The problem with plans for a new Buffalo Zoo is that there is no clear consensus on what should be done, Common Council President James Pitts told a live televised forum in the WNED-TV studios Thursday evening.
Pitts then offered to form a committee to develop a solid plan for the zoo and to find public money for feasibility studies.
Pitts was one of eight panelists discussing the zoo's future on a special edition of "The Scene," WNED's weekly program that highlights local issues and attractions. Moderator was Leon Thomas. Assisting was the Buffalo Area League of Women Voters.
Also on the panel were Thomas Garlock, executive director of the zoo; Joel Rose, co-chairman of the Committee to Keep the Zoo in Delaware Park; Julie Cleary, an Old First Ward resident opposed to building a new zoo along the Buffalo River; Peg Overdorf of the Old First Ward Block Club, who favors the proposal; Jack Wysocki from the Olmsted Parks Conservancy; and Bonnie Kane Lockwood of the Buffalo Community Development Department.
Most reiterated previously stated positions for and against moving the zoo to the banks of the Buffalo River, each drawing applause from segments of the studio audience of about 100.
Garlock stated that the zoo must expand and upgrade its exhibits to survive. Wysocki noted that the Olmsted Parks Conservancy would oppose any loss of open land in Delaware Park.
Mrs. Cleary said that putting the zoo in the Old First Ward would destroy the neighborhood. Mrs. Overdorf contended that it would revitalize the area around it. Rose, in response to a phoned-in question, said that, if the zoo moved, he would rather see it in the suburbs than in the Old First Ward.
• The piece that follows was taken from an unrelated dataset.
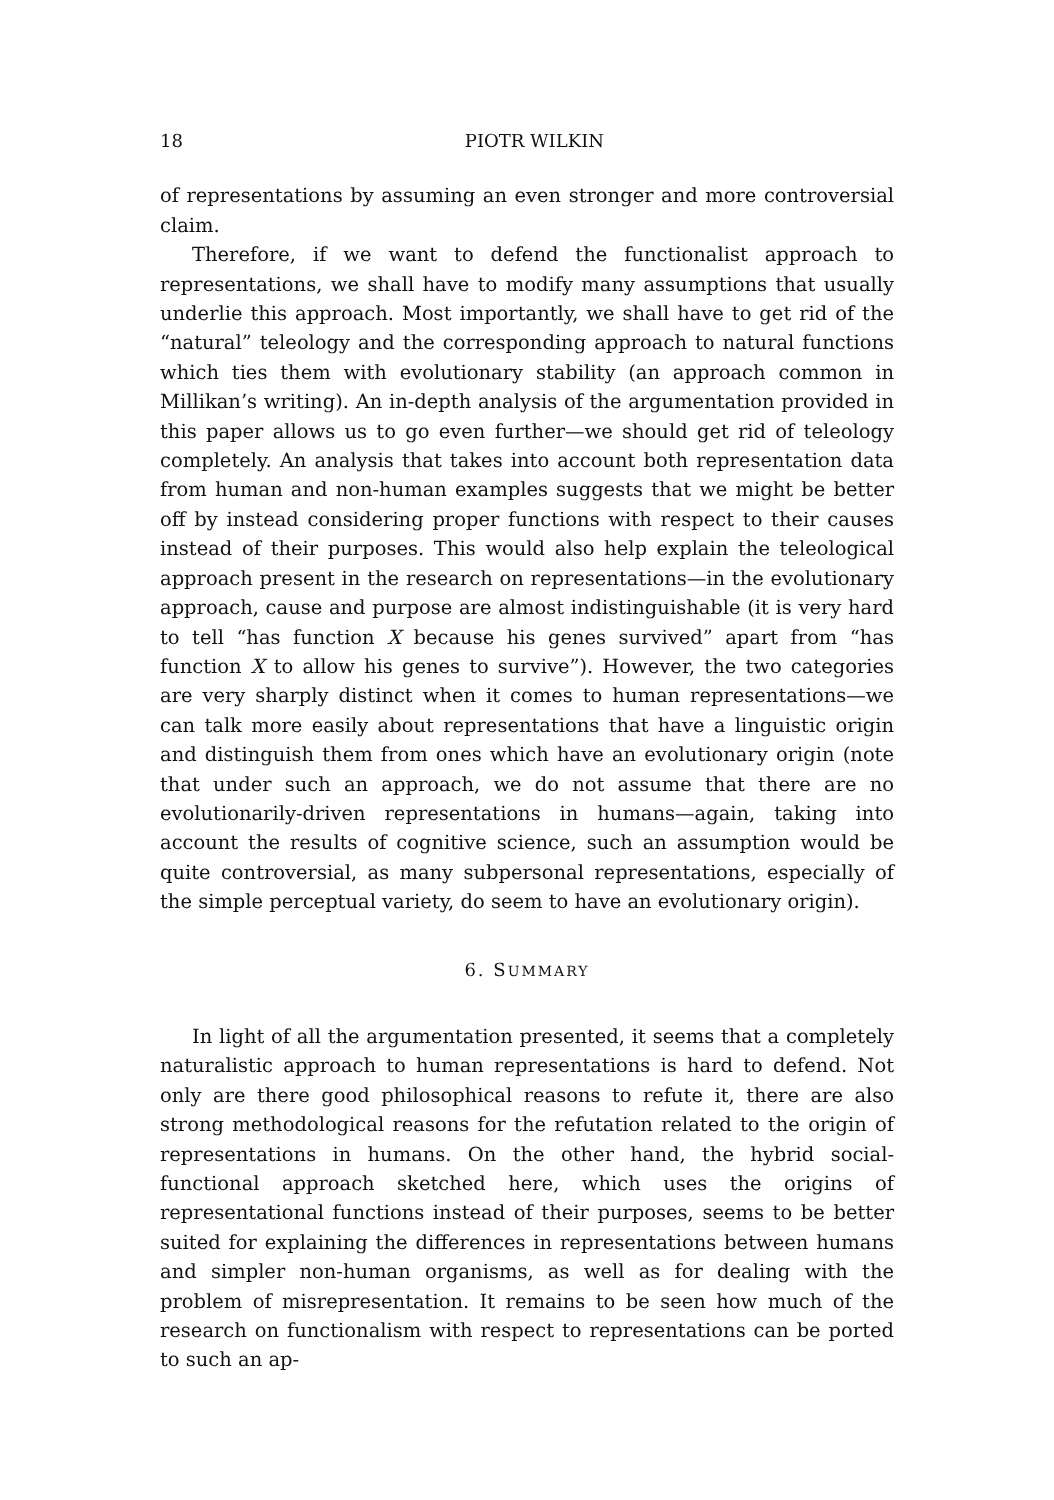18 PIOTR WILKIN
of representations by assuming an even stronger and more controversial claim.
Therefore, if we want to defend the functionalist approach to representations, we shall have to modify many assumptions that usually underlie this approach. Most importantly, we shall have to get rid of the “natural” teleology and the corresponding approach to natural functions which ties them with evolutionary stability (an approach common in Millikan’s writing). An in-depth analysis of the argumentation provided in this paper allows us to go even further—we should get rid of teleology completely. An analysis that takes into account both representation data from human and non-human examples suggests that we might be better off by instead considering proper functions with respect to their causes instead of their purposes. This would also help explain the teleological approach present in the research on representations—in the evolutionary approach, cause and purpose are almost indistinguishable (it is very hard to tell “has function X because his genes survived” apart from “has function X to allow his genes to survive”). However, the two categories are very sharply distinct when it comes to human representations—we can talk more easily about representations that have a linguistic origin and distinguish them from ones which have an evolutionary origin (note that under such an approach, we do not assume that there are no evolutionarily-driven representations in humans—again, taking into account the results of cognitive science, such an assumption would be quite controversial, as many subpersonal representations, especially of the simple perceptual variety, do seem to have an evolutionary origin).
6. SUMMARY
In light of all the argumentation presented, it seems that a completely naturalistic approach to human representations is hard to defend. Not only are there good philosophical reasons to refute it, there are also strong methodological reasons for the refutation related to the origin of representations in humans. On the other hand, the hybrid social-functional approach sketched here, which uses the origins of representational functions instead of their purposes, seems to be better suited for explaining the differences in representations between humans and simpler non-human organisms, as well as for dealing with the problem of misrepresentation. It remains to be seen how much of the research on functionalism with respect to representations can be ported to such an ap-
Pitts, however, had no position, except to observe, "This project is one of the few projects I've seen proposed in the last 20 years that does not have a clear consensus."
"There has not been a process to bring all of these interests together to see what form it would take," he said. "There needs to be some centralized focus. What we have now is almost a dogfight."
Noting that, as Council president, he sits on the zoo's board of directors, he added: "We haven't talked about how we will deal with this. All we've received is complaints and opinions from all sides.
"What I'm proposing is that we do the impact study. I think there's a real need to sit down and develop those specifics."